Flack is currently a Senior Fellow at the Environmental Law & Policy Center where he is leading The Community-Based Environmental Monitoring and Public Health Advocacy Project. He is also developing a performance piece with the Invisible Institute, a Chicago-based community action group which monitors and disseminates data on police misconduct.

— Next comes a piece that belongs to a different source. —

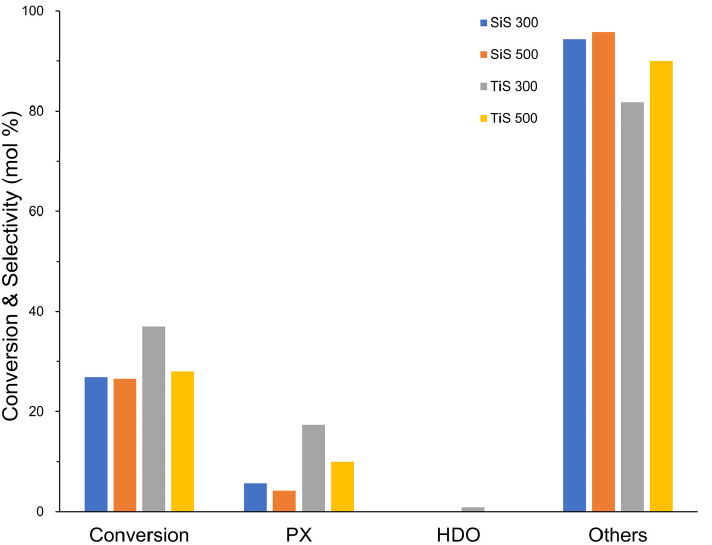
Figure 5. Conversion of DMF and selectivity of PX and HDO for the Diels–Alder reaction of DMF and ethylene over sulfated catalysts. Reaction condition; temperature = 523 K, reaction time = 6 h, C 2 H 4 pressure = 30 bar, DMF = 11.1 wt. %, catalyst mass = 300 ± 5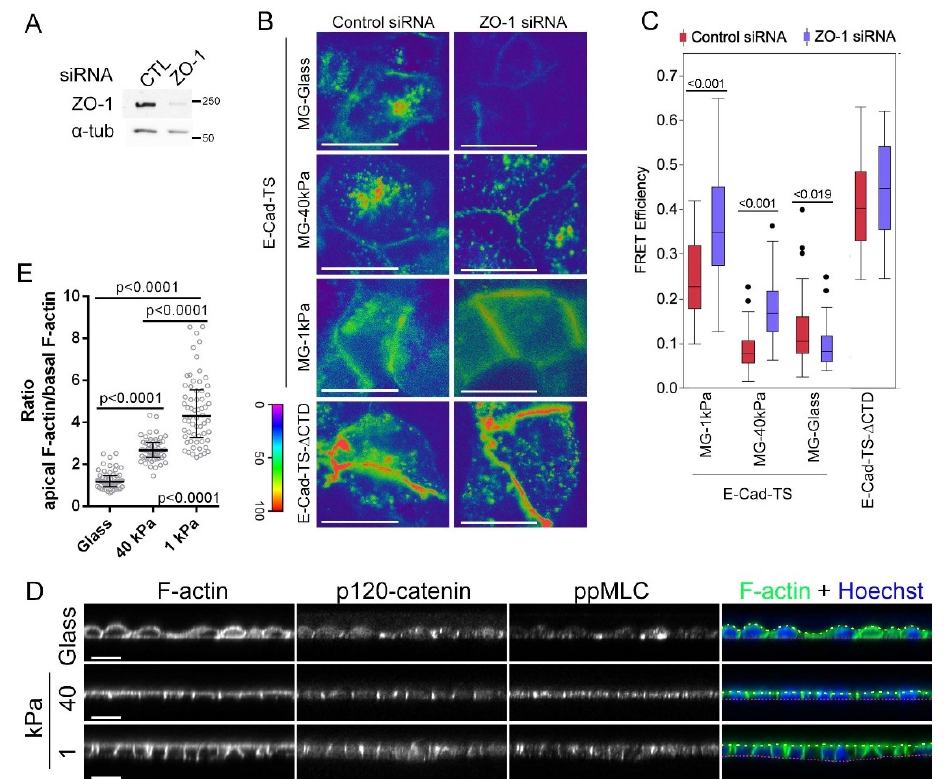
Figure 4. ECM stiffness guides ZO-1 ′ s function in regulation of AJ tension. ( A ) Immunoblots confirming ZO-1 depletion by transfection of siRNAs targeting ZO-1 but not by non-targeting (CTL) siRNAs. α -tubulin is shown as a loading control. ( B , C ) Cells transfected with siRNAs as in panel ( C ) were seeded on substrates of different stiffnesses coated with Matrigel (MG) before transfection with an E-cadherin tension sensor constructs with E-cad-TS or without the C-terminal cytoplasmic domain of E-cadherin. FRET analysis was performed by epifluorescence microscopy ( D ). Panel ( E ) shows FRET efficiencies at cell–cell contacts (n is the number of cells analysed for control and ZO-1 siRNAs: E-Cadherin-TS MG-Glass, 46 and 45; MG-40 kPa, 59 and 59; MG-1 kPa 40 kPa, 47 and 48; E-Cadherin-TS- Δ CTD, 28 and 29). ( D , E ) MDCK cells seeded on glass or hydrogels of 40 or 1 kPa stiffness were fixed and stained for F-actin, p120-catenin and ppMLC. Shown are confocal z-sections ( D ). The right-hand column shows overlays of F-actin in green with Hoechst in blue in which the apical side of the monolayers have been traced with yellow and the basolateral side with red dashed lines. Single cell ratios of apical over basal F-actin fluorescence intensities were calculated (( E ); data points represent values from individual cells). Magnification bars, ( A ), 20 μ m; ( D ), 10 μ m.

As a producer, he ran the Chicago Humanities Festival, the largest festival of arts and ideas in the United States from 2007 through 2012. From 1990–2007, he was a partner at the global consulting firm of McKinsey & Company.
Adrian Danzig
Adrian Danzig is the Founder and Creative Director of 500 Clown, a Chicago-based physical theater company. He has led workshops in physical theater all around the country and internationally. His credits include “Comedy of Errors” at California Shakespeare Festival, “The Feast: an intimate Tempest” at Chicago Shakespeare, and “The Better Half” with Lucky Plush Productions. He has performed in shows at The Goodman, The Second City, Steppenwolf Studio, Berkeley Rep, Brooklyn Academy of Music, The Court Theatre and Lookingglass. Danzig was an early Neo-futurist and a founding member of Redmoon Theater and Hubinspoke Theater. He received his BA in government from Oberlin College and his MFA in performance from the School of The Art Institute of Chicago. He has studied clown with Ctibor Turba, Philippe Gaulier, Ronlin Foreman, Dominique Jando, Els Comediants, David Shiner and Avner the Eccentric, and was a clown with Big Apple Circus Clown Care. He is writing a book on physical theater with support from the Raven Foundation.
Jacob Mills
Jacob Mills is a professional actor, physical comedian and educator. He has been performing and teaching since 1974. He is a past artist-in-residence for Chicago, and his performances have been featured in a wide array of venues in the United States and Europe, including schools, theaters, festivals and cruise ships. Mills has performed with Cycropia Aerial Dance, Cherry Pop Burlesque and Chicago’s Zyngara New World Circus. He has been a featured instructor at the Rhinelander School of the Arts. From 1981-2009, he toured and performed with the juggling and comedy duo, Cheney and Mills. In 2002, he co-founded the Wild Rumpus Circus with Marcia Miquelon and teaches mime, mask movement forms, acting, improvisation and a variety of circus skills. Jacob studied theater at Cabrillo College in California, the Goodman School of Drama and graduated from Hayes-Marshall School of Theatre Arts in Portland, Oregon.
Marcia Miquelon
Marcia Miquelon is a dancer, improviser, aerialist, stilt walker movement teacher and project manager whose background includes ballet, modern dance, improvisation, African and Latin dance. She joined Cycropia Aerial Dance in 1994, and performed, taught, choreographed and directed projects with this unique artists’ collective for over 20 years. In 2002, she opened the Mazo Movement Arts Center and co-founded the Wild Rumpus Circus. She has produced many workshops, festivals and events featuring internationally known teaching artists, particularly in contact improvisation and aerial dance, and she has worked as a teacher and performer in locales including Andara, Namibia; Boeblingen, Germany; and Doha, Qatar. She holds a BA in modern studies from the University of Virginia, a 200-hour yoga teacher certification and an adjunct certification in the Skinner Releasing Technique (dance/movement).